You can’t be a successful data publisher unless you’re selling high quality data. It’s not just because customers want value for their money, it’s because they increasingly depend on third-party data for their own business success, so it's a high-stakes decision.

Even if your product has the slickest interface, the most granular and well-structured data and the best integration tools, there is nothing that matters more than the data itself. That’s why data quality is an integral part of your sales pitch. But quality is so easy to claim, and so hard to prove.

Anyone who has ever sold a data product knows that moment of dread when the prospect asks to check its quality by looking up his or her own information.

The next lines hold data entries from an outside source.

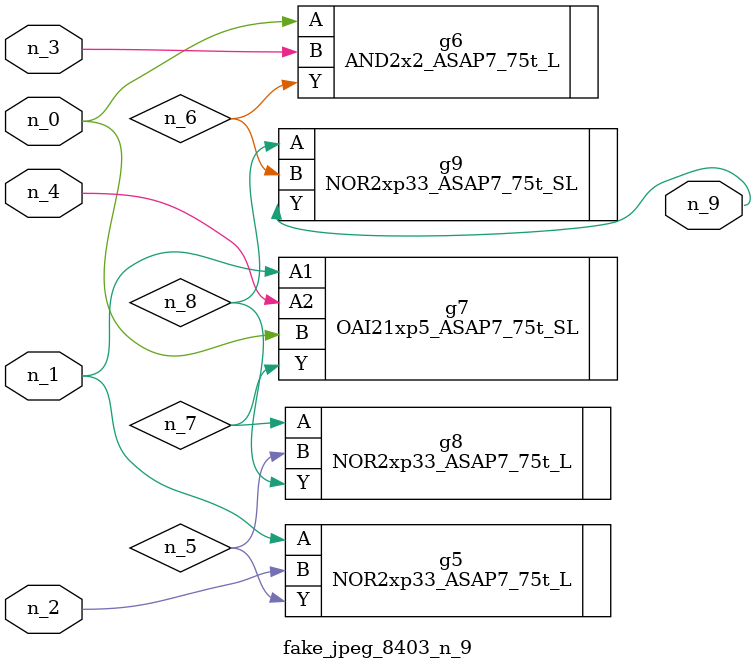
<source format=v>
module fake_jpeg_8403_n_9 (n_3, n_2, n_1, n_0, n_4, n_9);

input n_3;
input n_2;
input n_1;
input n_0;
input n_4;

output n_9;

wire n_8;
wire n_6;
wire n_5;
wire n_7;

NOR2xp33_ASAP7_75t_L g5 ( 
.A(n_1),
.B(n_2),
.Y(n_5)
);

AND2x2_ASAP7_75t_L g6 ( 
.A(n_0),
.B(n_3),
.Y(n_6)
);

OAI21xp5_ASAP7_75t_SL g7 ( 
.A1(n_1),
.A2(n_4),
.B(n_0),
.Y(n_7)
);

NOR2xp33_ASAP7_75t_L g8 ( 
.A(n_7),
.B(n_5),
.Y(n_8)
);

NOR2xp33_ASAP7_75t_SL g9 ( 
.A(n_8),
.B(n_6),
.Y(n_9)
);


endmodule
</source>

Yes, it’s a way to test quality, but it’s not a good one. To take a single record, one that the prospective customer happens to know more about than almost anyone else in the world, and project the results against a database with thousands if not millions or records, is inherently imprecise. But what’s a buyer of data to do?  

Clearly, a third-party audit of data products would fill an important need. The major circulation audit agencies have taken a stab at it, but with what I would argue are weak methodologies and a lack of commitment to their offerings. Now there’s a brand-new initiative called the Data Quality Labeling Standards program. It’s being pushed by the Data & Marketing Association (formerly the Direct Marketing Association) and has a vision of providing a report card on different datasets akin to the FDA nutrition label on a food product.

While I wish this venture success, the difficulty of the undertaking can’t be underestimated. It starts with the simple but profound question of “what’s a database?” When you look at the range of data-driven products on the market today, that’s a surprisingly difficult question. The discussion gets even more complicated as you look for consistent and comparable measures across wildly varying datasets. Most complex of all are the inherent value judgments that have to be addressed when you discover a particular dataset has, for example, really good revenue data but mediocre contact data. That’s when it becomes clear that a dataset’s quality is in many cases a function of how the data will be put to use.

It may be the biggest conundrum of the data business: quality is everything, yet quality is difficult to assess. Third-party assessments, much as I like them in concept, may just be too difficult to implement. The best answer remains the simplest: if you believe in the quality of your data, let prospective buyers put it to work on a test basis for a week or a month and let the results speak for themselves.